Die Geschichte ist schnell erzählt: Der Kleinganove William Garnett hat in einem amerikanischen Kaff an der mexikanischen Grenze einen Deputy ermordet, nach 18 Jahren Gefängnis ist er nun auf Bewährung entlassen. In dieser Zeit hat er eine tiefe Wandlung durchgemacht, er wünscht sich nichts mehr als ein normales Leben in Ruhe und Frieden. Eine patente Bewährungshelferin wird ihm zur Seite gestellt, der im Knast gefundene muslimische Glauben gibt ihm Kraft, und bald hat er einen einfachen Job und eine wunderbare Freundin gefunden. Doch die Vergangenheit holt ihn ein: Der Sheriff, dessen Mitarbeiter Garnett getötet hat, sinnt auf Rache, ebenso will ihn ein früherer Kumpan, der jetzt mit Menschenschmuggel Geld macht, um keinen Preis aus seinen Klauen entlassen. Unerbittlich entziehen diese beiden Figuren Garnett Stück für Stück jeden Halt, den er gefunden hat. Die Vergeblichkeit jeglicher Hoffnung auf eine zweite Chance wird hier bitter bis zum Ende durchexerziert.

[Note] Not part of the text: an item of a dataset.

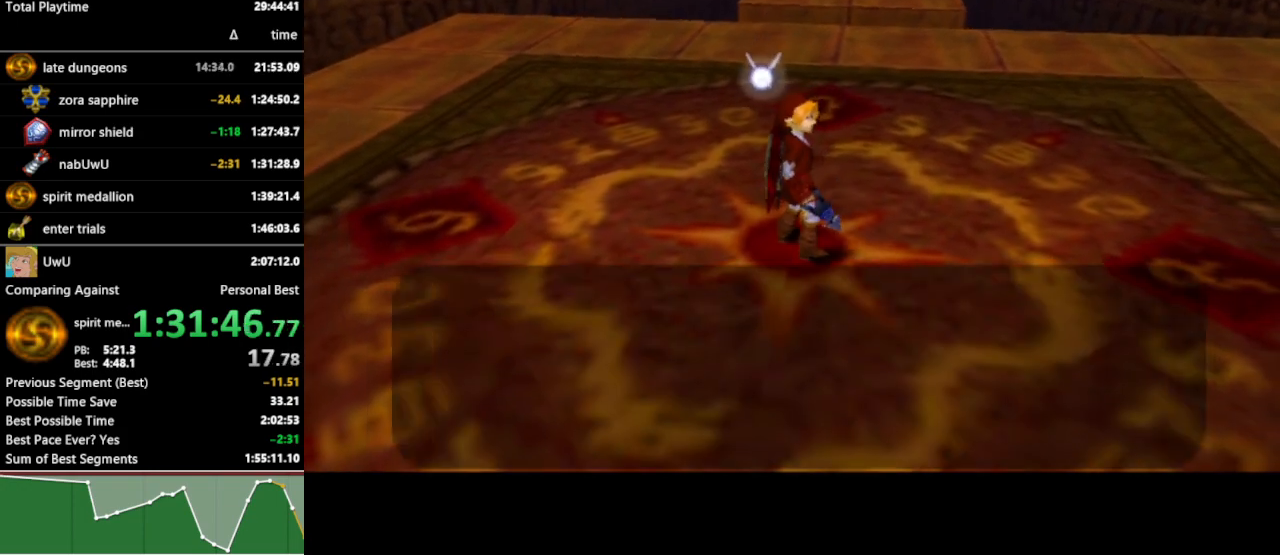
{"buttons": ["B"], "left_stick": "center", "right_stick": "center", "events": [[267, "B", "down"], [333, "B", "up"], [400, "B", "down"], [433, "B", "up"], [500, "B", "down"]]}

Nun sind solche Geschichten nicht neu, sie gehören quasi zum festen Repertoire des Gangsterfilms ebenso wie des Western. 1973 hat der Schriftsteller und Regisseur José Giovanni die Geschichte als DEUX HOMMES DANS LA VILLE in Frankreich angesiedelt, um die Ungerechtigkeit des dortigen Justizsystems an den Pranger zu stellen. Nun hat Bouchareb – der 2009 mit LONDON RIVER schon einmal im Wettbewerb der Berlinale vertreten war – sie ins heutige Amerika transportiert – inklusive der menschenverachtenden Flüchtlingstragödie an der Grenze.

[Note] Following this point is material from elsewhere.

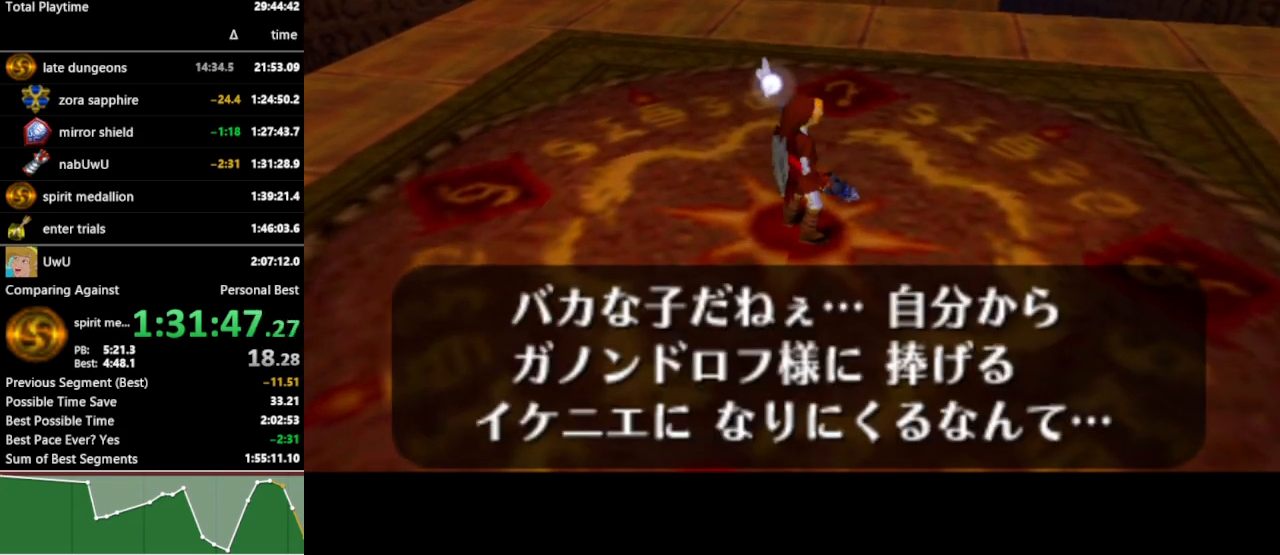
{"buttons": [], "left_stick": "center", "right_stick": "center", "events": [[33, "B", "up"], [67, "B", "down"], [100, "B", "up"]]}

Was an dieser Variante jener altbekannten, trostlosen Geschichte neu ist, ist Forest Whitaker. Man möchte während des gesamten Films die Augen nicht von ihm lassen. Er spielt den tragischen Helden Garnett als Berg von Mann, der hinter seiner betont ruhigen und höflichen Fassade verzweifelt versucht, seine Hoffnungen und Ängste, seine Wut und Scham und Verletzungen im Zaum zu halten. Diese Anstrengung, diesen Kampf, merkt man ihm in jeder Sekunde an – in kleinen Gesten und Blicken, in der Körpersprache, an der Stimme. Wenn die Wut auch nur ansatzweise durchbricht, bebt der ganze Mann und mit ihm die Erde. Umso leichter atmet man zusammen mit ihm auf, wenn er einen Hauch von Freiheit verspürt – bei der Arbeit an der frischen Luft oder wenn er auf seinem alten Motorrad durch die Wüste braust.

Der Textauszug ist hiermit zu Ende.